## УСЛОВИЕ ЗАДАНИЯ
Перепишите без изменений часть отрывка о Наполеоне и Жоржине. Начните с места, где стоят слова «И она все прекрасно», и остановитесь после слов «чтобы стать императором!».

## ОТРЫВОК ТЕКСТА
═══
Сам же Наполеон, как уже говорилось, никогда не посещал Жоржину на дому. По-видимому, он и в самом деле не хотел подвергать себя опасности встречи с другими ее любовниками. Но главное – он заботился о том, чтобы его любовные похождения не провоцировали лишних разговоров. Поэтому-то его внимание к актрисе не имело официальных доказательств. В частности, она не пользовалась ни большими привилегиями в театре, не получала особых вознаграждений, когда играла при дворе в Сен-Клу. Известно, например, что однажды она осмелилась попросить у Наполеона его портрет, но он в ответ протянул ей наполеондор[3] и сказал:
– Вот возьми. Говорят, я тут очень на себя похож.
И все-таки Жоржина была не внакладе. Наполеон не был скуп. Но подарки, которые он делал ей, носили исключительно частный характер. «Никогда, – рассказывала она сама, – император не передавал мне деньги через посторонние руки. Он всегда давал мне их лично». Только единственный раз, 16 августа 1807 года, ее имя было официально упомянуто в связи с подарком в 10 000 франков. Но за три года до этого она уже прекратила свои визиты в Тюильри…
В самом деле, когда Наполеон стал императором французов, его увлечение Жоржиной утратило свой яркий колорит. Он уже был совсем другим, когда встречался с ней. По словам Гертруды Кирхейзен, «его непринужденность уступила место сдержанной церемонности. Он был император и невольно давал почувствовать возлюбленной свое величие».
И она все прекрасно поняла. Рассказывают, что, когда Александр Дюма спросил ее однажды, почему Наполеон покинул ее, она ответила ему так:
– Он ушел от меня, чтобы стать императором!
* * *
Забегая вперед, отметим, что 11 мая 1808 года мадемуазель Жорж тайно покинула Париж в обществе Луи-Антуана Дюпора, танцора из «Оперá», который, боясь быть арестованным у заставы, переоделся женщиной. Этим она явно нарушила имевшийся у нее контракт, а посему подвергала себя крупной неустойке и лишилась всех прав в качестве члена «Comédie Française». По сути, она исчезла, оставив в Париже только воспоминания о своей любви к Наполеону да свои долги. Впрочем, существует версия, согласно которой она поехала в Россию по заданию Талейрана с тайной миссией покорить русского царя Александра I.На наш взгляд, более вероятной выглядит такое объяснение: в Россию она ехала к своему любовнику, который, как считается, обещал жениться на ней. Это был граф Александр Христофорович Бенкендорф, брат первой русской женщины-дипломата княгини Д. Х. Ливен, приехавший в Париж в свите посла графа П. А. Толстого. Теперь граф Бенкендорф уехал обратно, и к нему-то и собралась мадемуазель Жорж. Ну, а Луи-Антуан Дюпор бежал в Россию потому, что вошел в конфронтацию с директором балетной труппы парижской «Оперá» Пьером Гарделем.
═══
## ИЗВЛЕЧЁННЫЕ ДАННЫЕ
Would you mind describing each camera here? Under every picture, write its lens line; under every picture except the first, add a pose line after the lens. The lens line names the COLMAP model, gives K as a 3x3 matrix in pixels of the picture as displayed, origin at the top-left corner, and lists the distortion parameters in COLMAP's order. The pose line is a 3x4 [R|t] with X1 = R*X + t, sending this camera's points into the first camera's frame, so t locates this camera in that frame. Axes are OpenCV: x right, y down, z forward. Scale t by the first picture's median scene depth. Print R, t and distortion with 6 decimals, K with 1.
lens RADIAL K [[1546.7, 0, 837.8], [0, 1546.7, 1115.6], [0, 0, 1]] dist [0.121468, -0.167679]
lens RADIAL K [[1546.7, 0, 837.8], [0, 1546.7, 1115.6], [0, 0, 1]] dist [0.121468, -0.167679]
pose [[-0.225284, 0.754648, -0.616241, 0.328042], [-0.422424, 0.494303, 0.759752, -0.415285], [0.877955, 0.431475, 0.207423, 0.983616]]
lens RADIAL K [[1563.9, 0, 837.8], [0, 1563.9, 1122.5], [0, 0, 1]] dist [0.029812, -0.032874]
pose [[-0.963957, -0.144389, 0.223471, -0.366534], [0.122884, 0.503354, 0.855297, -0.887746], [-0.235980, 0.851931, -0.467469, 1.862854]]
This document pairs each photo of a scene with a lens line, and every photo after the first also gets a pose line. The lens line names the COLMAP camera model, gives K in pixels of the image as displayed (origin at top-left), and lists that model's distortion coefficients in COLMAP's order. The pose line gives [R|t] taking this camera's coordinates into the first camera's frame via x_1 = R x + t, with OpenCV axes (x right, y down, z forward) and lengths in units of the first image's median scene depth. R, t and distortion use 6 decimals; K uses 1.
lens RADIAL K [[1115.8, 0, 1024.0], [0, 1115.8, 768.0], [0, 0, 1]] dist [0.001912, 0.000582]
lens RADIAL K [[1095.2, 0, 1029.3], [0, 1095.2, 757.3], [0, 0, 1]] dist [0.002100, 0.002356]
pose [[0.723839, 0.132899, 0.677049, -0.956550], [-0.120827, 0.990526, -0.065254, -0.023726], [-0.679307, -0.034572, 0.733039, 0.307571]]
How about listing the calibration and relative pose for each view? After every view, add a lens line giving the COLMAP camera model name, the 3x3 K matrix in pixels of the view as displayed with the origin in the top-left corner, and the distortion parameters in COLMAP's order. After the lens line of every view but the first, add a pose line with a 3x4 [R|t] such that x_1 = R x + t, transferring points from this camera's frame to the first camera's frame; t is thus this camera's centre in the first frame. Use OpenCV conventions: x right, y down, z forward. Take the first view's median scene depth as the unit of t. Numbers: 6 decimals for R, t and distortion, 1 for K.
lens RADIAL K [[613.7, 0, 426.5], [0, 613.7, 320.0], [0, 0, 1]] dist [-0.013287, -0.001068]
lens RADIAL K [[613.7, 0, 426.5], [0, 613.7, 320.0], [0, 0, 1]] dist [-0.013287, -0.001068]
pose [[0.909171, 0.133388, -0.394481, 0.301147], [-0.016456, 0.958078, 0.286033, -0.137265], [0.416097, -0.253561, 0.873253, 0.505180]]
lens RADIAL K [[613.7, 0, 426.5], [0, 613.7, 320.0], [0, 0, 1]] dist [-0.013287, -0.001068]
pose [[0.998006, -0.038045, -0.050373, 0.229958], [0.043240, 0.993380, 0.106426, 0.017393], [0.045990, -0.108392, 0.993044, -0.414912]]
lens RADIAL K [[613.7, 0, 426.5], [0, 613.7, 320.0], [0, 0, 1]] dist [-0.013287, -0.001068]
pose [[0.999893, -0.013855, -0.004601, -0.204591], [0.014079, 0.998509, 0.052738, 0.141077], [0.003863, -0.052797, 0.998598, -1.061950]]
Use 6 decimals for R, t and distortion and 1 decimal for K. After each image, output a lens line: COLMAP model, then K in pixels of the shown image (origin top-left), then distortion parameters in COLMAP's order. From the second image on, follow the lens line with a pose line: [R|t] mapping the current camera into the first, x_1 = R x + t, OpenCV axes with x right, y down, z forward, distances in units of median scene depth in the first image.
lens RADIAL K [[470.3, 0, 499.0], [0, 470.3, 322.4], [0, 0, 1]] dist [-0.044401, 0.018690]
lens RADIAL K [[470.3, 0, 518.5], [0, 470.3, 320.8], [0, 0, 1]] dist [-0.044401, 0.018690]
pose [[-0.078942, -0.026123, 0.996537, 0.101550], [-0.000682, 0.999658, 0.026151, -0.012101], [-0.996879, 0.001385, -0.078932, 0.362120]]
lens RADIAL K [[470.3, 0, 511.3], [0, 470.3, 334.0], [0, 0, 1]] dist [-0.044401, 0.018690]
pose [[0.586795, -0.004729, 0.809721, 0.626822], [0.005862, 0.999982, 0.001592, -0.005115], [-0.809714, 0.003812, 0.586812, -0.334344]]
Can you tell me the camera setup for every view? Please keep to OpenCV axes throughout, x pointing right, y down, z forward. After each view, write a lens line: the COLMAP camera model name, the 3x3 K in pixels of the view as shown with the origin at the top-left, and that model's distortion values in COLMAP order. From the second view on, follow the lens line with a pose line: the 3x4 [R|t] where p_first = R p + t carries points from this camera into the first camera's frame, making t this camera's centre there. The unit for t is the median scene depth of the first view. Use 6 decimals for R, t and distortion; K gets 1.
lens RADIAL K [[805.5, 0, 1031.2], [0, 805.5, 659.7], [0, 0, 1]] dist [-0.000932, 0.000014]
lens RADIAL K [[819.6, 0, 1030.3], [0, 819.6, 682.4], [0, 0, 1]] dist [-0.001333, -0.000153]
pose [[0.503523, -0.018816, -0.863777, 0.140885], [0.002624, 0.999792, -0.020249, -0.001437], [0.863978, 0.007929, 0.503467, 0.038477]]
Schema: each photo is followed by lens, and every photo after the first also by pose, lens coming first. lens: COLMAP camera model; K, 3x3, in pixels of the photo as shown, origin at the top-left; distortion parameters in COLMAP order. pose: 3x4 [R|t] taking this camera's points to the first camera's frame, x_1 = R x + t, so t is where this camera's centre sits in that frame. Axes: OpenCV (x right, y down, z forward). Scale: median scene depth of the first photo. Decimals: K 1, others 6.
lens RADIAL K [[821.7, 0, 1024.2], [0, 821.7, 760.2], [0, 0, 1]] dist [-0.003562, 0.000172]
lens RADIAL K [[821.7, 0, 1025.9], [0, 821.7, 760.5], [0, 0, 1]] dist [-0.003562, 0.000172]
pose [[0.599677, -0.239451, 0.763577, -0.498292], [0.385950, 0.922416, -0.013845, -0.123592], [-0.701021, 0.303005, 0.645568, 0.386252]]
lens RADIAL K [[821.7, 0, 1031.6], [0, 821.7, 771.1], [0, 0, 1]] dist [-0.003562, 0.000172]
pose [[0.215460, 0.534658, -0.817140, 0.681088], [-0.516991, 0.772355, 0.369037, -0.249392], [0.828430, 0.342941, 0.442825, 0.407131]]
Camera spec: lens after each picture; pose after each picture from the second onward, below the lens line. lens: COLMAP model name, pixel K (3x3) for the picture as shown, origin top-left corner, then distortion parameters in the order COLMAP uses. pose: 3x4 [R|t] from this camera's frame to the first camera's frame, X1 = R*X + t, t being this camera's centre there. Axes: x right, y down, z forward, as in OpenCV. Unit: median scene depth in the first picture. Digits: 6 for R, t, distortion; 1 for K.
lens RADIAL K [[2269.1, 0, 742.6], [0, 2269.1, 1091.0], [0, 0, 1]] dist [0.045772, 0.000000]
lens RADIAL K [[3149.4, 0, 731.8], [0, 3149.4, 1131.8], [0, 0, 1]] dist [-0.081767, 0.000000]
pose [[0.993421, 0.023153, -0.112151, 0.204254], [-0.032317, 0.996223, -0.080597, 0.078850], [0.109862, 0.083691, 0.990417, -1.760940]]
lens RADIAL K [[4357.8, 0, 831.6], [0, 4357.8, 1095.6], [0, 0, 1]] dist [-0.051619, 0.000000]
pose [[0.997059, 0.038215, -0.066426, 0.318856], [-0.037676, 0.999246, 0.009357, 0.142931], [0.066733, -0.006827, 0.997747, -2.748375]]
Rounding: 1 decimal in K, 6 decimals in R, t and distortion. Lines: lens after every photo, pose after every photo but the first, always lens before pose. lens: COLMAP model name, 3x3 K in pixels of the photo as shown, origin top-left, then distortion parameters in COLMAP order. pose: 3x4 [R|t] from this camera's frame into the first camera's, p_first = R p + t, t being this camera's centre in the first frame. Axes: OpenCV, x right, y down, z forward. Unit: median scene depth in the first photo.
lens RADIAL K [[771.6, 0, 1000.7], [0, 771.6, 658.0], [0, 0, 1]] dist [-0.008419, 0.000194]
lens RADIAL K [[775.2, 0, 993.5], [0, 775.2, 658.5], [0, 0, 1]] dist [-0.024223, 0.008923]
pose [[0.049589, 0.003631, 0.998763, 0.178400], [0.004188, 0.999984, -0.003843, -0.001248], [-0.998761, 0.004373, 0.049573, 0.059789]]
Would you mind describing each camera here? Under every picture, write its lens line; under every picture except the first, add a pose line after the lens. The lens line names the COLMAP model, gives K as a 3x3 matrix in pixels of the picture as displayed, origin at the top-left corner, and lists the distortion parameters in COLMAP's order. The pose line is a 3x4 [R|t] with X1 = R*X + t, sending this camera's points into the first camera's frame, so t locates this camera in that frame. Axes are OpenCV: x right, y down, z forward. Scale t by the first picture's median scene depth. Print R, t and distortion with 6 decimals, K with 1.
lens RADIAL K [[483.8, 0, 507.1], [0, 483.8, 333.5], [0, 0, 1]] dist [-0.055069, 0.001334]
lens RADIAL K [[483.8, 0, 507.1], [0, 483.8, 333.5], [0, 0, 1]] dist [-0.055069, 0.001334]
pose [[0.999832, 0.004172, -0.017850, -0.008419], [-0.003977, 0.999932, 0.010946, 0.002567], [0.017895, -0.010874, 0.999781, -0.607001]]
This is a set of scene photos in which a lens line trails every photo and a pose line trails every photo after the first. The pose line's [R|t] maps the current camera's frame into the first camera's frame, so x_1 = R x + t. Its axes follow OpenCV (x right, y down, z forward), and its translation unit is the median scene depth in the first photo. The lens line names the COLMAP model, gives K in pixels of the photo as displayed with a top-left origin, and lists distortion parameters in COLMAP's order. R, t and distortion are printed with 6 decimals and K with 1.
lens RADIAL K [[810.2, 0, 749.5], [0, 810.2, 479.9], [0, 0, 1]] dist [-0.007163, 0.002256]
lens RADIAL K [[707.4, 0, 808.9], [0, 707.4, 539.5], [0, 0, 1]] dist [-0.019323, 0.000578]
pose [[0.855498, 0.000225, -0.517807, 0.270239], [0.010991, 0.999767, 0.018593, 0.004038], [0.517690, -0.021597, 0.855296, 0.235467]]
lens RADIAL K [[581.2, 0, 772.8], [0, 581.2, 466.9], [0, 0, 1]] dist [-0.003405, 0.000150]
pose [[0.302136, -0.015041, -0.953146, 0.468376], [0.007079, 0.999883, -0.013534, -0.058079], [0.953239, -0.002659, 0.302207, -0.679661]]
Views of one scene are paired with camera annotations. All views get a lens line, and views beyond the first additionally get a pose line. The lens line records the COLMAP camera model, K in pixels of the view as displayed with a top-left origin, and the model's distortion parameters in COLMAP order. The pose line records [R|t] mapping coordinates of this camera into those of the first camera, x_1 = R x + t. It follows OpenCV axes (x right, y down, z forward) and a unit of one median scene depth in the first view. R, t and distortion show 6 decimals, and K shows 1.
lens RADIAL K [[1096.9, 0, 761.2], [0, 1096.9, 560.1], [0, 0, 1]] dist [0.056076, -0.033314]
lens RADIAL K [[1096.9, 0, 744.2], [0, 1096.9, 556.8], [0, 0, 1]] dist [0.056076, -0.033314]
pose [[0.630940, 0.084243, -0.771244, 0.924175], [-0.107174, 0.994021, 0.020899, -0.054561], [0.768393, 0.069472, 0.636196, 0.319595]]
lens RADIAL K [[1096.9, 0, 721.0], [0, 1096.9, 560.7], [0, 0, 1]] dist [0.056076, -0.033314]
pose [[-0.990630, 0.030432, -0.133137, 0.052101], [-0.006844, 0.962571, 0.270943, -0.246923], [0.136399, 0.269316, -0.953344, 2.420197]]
═══
## ГОТОВОЕ РЕШЕНИЕ
И она все прекрасно поняла. Рассказывают, что, когда Александр Дюма спросил ее однажды, почему Наполеон покинул ее, она ответила ему так:
– Он ушел от меня, чтобы стать императором!